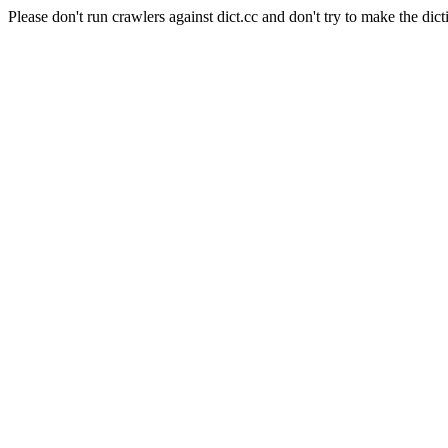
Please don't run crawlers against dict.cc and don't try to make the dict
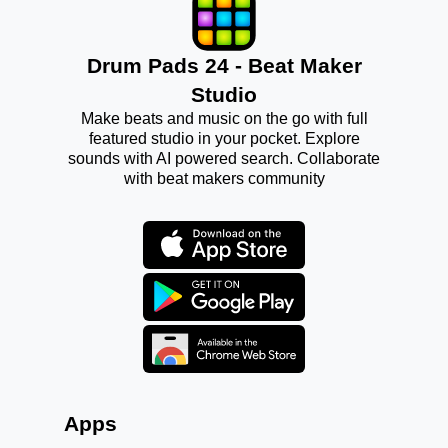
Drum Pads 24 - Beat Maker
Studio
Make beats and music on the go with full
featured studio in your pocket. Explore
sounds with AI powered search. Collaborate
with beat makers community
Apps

========================

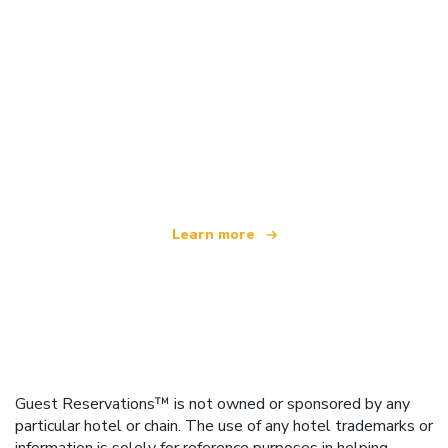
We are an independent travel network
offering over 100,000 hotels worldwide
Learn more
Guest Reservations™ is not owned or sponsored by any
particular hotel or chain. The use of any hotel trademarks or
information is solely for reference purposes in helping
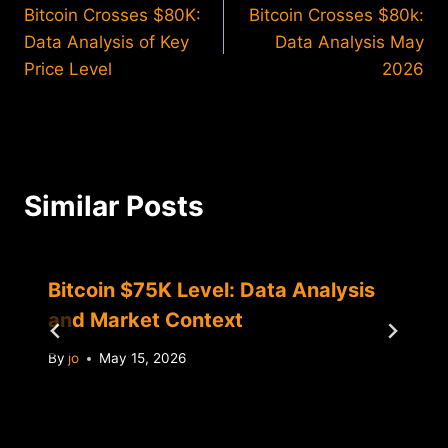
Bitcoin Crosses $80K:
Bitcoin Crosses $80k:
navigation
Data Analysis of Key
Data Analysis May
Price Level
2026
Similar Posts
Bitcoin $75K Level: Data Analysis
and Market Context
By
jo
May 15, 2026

========================

PROBLEM> Could you return every line from the entries above in which the string "Level" occurs?

ANSWER SPACE>
Price Level
Bitcoin $75K Level: Data Analysis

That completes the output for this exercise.